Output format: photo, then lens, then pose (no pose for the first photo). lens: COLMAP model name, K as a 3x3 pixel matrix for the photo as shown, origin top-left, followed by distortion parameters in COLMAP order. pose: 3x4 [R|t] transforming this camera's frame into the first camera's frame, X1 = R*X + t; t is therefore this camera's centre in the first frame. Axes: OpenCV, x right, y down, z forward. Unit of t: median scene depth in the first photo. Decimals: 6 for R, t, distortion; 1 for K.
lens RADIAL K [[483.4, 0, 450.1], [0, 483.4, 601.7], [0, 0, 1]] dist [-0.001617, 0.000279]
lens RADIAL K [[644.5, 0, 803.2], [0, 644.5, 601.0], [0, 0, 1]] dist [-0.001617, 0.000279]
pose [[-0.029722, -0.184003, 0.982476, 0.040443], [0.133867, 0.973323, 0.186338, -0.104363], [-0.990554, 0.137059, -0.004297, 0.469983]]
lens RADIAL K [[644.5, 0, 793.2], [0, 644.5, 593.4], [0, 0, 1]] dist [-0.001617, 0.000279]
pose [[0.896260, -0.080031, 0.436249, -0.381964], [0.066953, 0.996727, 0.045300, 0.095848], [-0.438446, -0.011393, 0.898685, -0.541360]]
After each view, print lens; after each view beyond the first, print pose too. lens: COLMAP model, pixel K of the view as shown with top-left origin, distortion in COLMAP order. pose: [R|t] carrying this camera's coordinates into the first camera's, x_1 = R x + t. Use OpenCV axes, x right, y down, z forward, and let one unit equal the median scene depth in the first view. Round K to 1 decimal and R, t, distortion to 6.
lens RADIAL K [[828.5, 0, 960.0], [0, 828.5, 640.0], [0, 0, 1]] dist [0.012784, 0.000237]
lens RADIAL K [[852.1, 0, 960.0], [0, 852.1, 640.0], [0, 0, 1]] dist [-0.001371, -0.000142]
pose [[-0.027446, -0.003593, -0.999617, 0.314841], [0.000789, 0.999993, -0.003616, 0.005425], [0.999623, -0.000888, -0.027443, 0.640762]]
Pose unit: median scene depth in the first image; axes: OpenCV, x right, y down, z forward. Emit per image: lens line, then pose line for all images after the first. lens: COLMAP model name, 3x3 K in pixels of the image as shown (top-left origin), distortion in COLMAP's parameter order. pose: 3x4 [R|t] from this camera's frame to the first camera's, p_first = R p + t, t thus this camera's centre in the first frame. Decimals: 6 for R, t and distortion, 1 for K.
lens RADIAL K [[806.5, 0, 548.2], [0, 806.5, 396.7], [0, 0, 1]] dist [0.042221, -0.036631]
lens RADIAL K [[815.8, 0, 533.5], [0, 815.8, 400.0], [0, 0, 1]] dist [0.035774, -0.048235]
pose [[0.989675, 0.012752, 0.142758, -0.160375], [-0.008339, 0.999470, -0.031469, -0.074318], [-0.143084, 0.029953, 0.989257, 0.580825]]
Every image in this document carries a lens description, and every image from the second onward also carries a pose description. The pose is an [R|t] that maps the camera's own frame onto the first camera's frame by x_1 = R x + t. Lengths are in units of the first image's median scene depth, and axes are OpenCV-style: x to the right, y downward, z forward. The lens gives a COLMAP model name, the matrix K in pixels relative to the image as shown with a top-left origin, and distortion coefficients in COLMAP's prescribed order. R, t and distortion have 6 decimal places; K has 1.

════════════════════

### Exercise instructions
Write out every entry exactly as it appears.

### Response to this exercise
Output format: photo, then lens, then pose (no pose for the first photo). lens: COLMAP model name, K as a 3x3 pixel matrix for the photo as shown, origin top-left, followed by distortion parameters in COLMAP order. pose: 3x4 [R|t] transforming this camera's frame into the first camera's frame, X1 = R*X + t; t is therefore this camera's centre in the first frame. Axes: OpenCV, x right, y down, z forward. Unit of t: median scene depth in the first photo. Decimals: 6 for R, t, distortion; 1 for K.
lens RADIAL K [[483.4, 0, 450.1], [0, 483.4, 601.7], [0, 0, 1]] dist [-0.001617, 0.000279]
lens RADIAL K [[644.5, 0, 803.2], [0, 644.5, 601.0], [0, 0, 1]] dist [-0.001617, 0.000279]
pose [[-0.029722, -0.184003, 0.982476, 0.040443], [0.133867, 0.973323, 0.186338, -0.104363], [-0.990554, 0.137059, -0.004297, 0.469983]]
lens RADIAL K [[644.5, 0, 793.2], [0, 644.5, 593.4], [0, 0, 1]] dist [-0.001617, 0.000279]
pose [[0.896260, -0.080031, 0.436249, -0.381964], [0.066953, 0.996727, 0.045300, 0.095848], [-0.438446, -0.011393, 0.898685, -0.541360]]
After each view, print lens; after each view beyond the first, print pose too. lens: COLMAP model, pixel K of the view as shown with top-left origin, distortion in COLMAP order. pose: [R|t] carrying this camera's coordinates into the first camera's, x_1 = R x + t. Use OpenCV axes, x right, y down, z forward, and let one unit equal the median scene depth in the first view. Round K to 1 decimal and R, t, distortion to 6.
lens RADIAL K [[828.5, 0, 960.0], [0, 828.5, 640.0], [0, 0, 1]] dist [0.012784, 0.000237]
lens RADIAL K [[852.1, 0, 960.0], [0, 852.1, 640.0], [0, 0, 1]] dist [-0.001371, -0.000142]
pose [[-0.027446, -0.003593, -0.999617, 0.314841], [0.000789, 0.999993, -0.003616, 0.005425], [0.999623, -0.000888, -0.027443, 0.640762]]
Pose unit: median scene depth in the first image; axes: OpenCV, x right, y down, z forward. Emit per image: lens line, then pose line for all images after the first. lens: COLMAP model name, 3x3 K in pixels of the image as shown (top-left origin), distortion in COLMAP's parameter order. pose: 3x4 [R|t] from this camera's frame to the first camera's, p_first = R p + t, t thus this camera's centre in the first frame. Decimals: 6 for R, t and distortion, 1 for K.
lens RADIAL K [[806.5, 0, 548.2], [0, 806.5, 396.7], [0, 0, 1]] dist [0.042221, -0.036631]
lens RADIAL K [[815.8, 0, 533.5], [0, 815.8, 400.0], [0, 0, 1]] dist [0.035774, -0.048235]
pose [[0.989675, 0.012752, 0.142758, -0.160375], [-0.008339, 0.999470, -0.031469, -0.074318], [-0.143084, 0.029953, 0.989257, 0.580825]]
Every image in this document carries a lens description, and every image from the second onward also carries a pose description. The pose is an [R|t] that maps the camera's own frame onto the first camera's frame by x_1 = R x + t. Lengths are in units of the first image's median scene depth, and axes are OpenCV-style: x to the right, y downward, z forward. The lens gives a COLMAP model name, the matrix K in pixels relative to the image as shown with a top-left origin, and distortion coefficients in COLMAP's prescribed order. R, t and distortion have 6 decimal places; K has 1.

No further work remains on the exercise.